Indiana Jones And The Movie Review
Here’s what disappointed me about Indiana Jones and the Kingdom of the Crystal Skull:
1. Nobody’s face melted off.
Here’s what I liked about Indiana Jones and the Kingdom of the Crystal Skull:
1. Everything else.
Okay, that’s not entirely true. I’m not one of those slavering fandorks who believe Steven Spielberg and George Lucas can do no wrong. Spielberg can do wrong. Lucas can definitely do wrong, and I’m not just talking about Howard the Duck. Crystal Skull is not without its flaws. I have not yet determined its rewatchability factor, though I certainly liked it better than Temple of Doom, and if I happen to stumble across Temple of Doom on television I’ll usually end up watching it, even if I have to grit my teeth through Kate Capshaw’s insufferable presence.
As a huge fan of the series, I went into it with fairly high expectations, and those expectations were met, which is about the best you can say for a film series that was never meant to be high art, but rather just fun eye candy meant to be an homage to old adventure movies of the 30s and 40s. One of the things I found most admirable about Crystal Skull is that it wasn’t updated to appeal to a younger, hipper crowd, presence of Shia LaBeouf notwithstanding. It was a movie that took place in the 1950s that, other than the quality of the special effects, looked and sounded like it was made in the 1950s, so in that regard it was a smashing success. Whatever weaknesses the script has, and there are a considerable amount, don’t really become apparent until after you spend some time thinking about what you just saw. Yeah, Mac was a pretty pointless character overall. Sure, unless you’re afraid of bad accents Spalko was really not all that intimidating a villain. And the ending? Yeah, there was a distinct edge of fromage to it. But you know what? When I was actually watching and enjoying the movie, none of that really bothered me, and no, it’s not because I don’t expect enough out of a film for it to be entertaining. I was too busy feeling like I was nine years old again, the age I was when I saw Raiders of the Lost Ark for the first time. If you have not a streak of childlike sensibility remaining in you, then, no, it’s not going to be an enjoyable movie, you’re going to be spending too much time looking at your watch, dwelling on the plot holes, and grumbling about how much better Iron Man was. There’s an interesting trend that seems to be developing in the wake of the film’s release, the “Iron Man vs. Crystal Skull” debate, in which apparently you are only permitted to choose one. I saw both, and enjoyed both, but for entirely different reasons, just as I expect to enjoy The Dark Knight, but also for entirely different reasons. Typical of comic book/adventure movie fandom, however, there is no room to enjoy some or all, you just divide your camps and you get strident and obnoxious in your arguments.

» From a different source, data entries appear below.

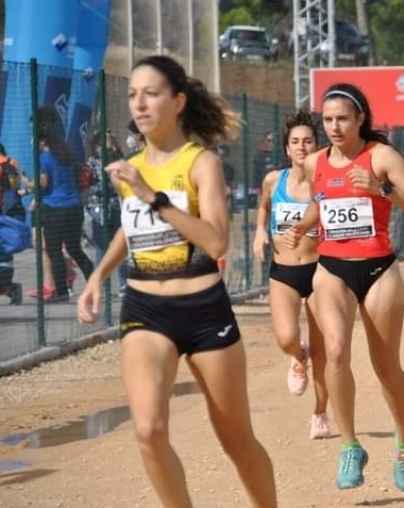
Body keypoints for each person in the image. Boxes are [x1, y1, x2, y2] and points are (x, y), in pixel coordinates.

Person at [76, 55, 277, 508]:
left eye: (151, 93)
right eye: (133, 95)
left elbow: (217, 241)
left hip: (204, 310)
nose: (139, 104)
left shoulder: (201, 163)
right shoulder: (130, 167)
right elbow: (132, 228)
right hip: (145, 309)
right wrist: (97, 275)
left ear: (178, 100)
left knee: (237, 441)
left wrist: (154, 195)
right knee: (148, 430)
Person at [282, 83, 404, 491]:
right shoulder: (315, 162)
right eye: (327, 119)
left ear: (360, 118)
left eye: (342, 119)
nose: (334, 127)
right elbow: (322, 200)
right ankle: (349, 445)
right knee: (333, 353)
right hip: (331, 269)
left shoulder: (380, 156)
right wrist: (303, 224)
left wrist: (381, 188)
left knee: (387, 369)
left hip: (379, 269)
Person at [253, 108, 331, 440]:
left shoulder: (326, 182)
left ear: (317, 147)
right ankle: (299, 357)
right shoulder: (274, 180)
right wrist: (259, 232)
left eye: (308, 141)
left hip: (319, 272)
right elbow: (264, 207)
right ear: (286, 149)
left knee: (324, 349)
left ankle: (320, 413)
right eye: (295, 142)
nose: (301, 147)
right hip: (283, 271)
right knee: (286, 338)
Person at [35, 106, 94, 302]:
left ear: (42, 140)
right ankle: (93, 280)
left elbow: (44, 183)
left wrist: (30, 185)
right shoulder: (67, 154)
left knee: (53, 250)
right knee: (74, 248)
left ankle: (61, 291)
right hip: (74, 207)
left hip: (54, 208)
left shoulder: (44, 157)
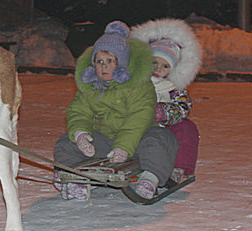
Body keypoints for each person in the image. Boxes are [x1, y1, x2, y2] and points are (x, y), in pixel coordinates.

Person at [54, 20, 179, 200]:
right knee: (66, 142)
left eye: (110, 61)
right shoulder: (90, 88)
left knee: (161, 140)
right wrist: (81, 134)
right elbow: (79, 112)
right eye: (99, 61)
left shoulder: (140, 85)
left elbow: (139, 117)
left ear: (122, 64)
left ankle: (150, 179)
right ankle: (75, 178)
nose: (103, 66)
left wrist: (124, 147)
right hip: (105, 139)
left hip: (136, 141)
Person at [131, 18, 202, 183]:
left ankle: (179, 167)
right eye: (154, 63)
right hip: (135, 125)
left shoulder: (173, 88)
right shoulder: (136, 81)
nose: (158, 69)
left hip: (164, 126)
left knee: (187, 128)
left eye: (165, 66)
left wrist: (162, 112)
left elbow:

Let me wrap this up before I start getting into my rant about how reading film reviews by unqualified schmucks such as myself often makes me want to run to the nearest bell tower with a rifle. The biggest mistake George Lucas made with the Star Wars prequels was trying to dazzle the audience senseless with new, high-tech special effects, without bothering to make his core audience, the fans, remember why they loved the original movies so much. Despite its imperfections, the joy and affection that went into making this film, from all parties involved, really shines through. Indiana Jones and the Kingdom of the Crystal Skull isn’t a great movie, but it holds up in comparison to the previous three, and you can’t ask for more than that.
Of course, if you ask this writer here, I’m a brain-dead cretin for accepting and enjoying Crystal Skull on its own merits. Pass the helmets and the ice cream!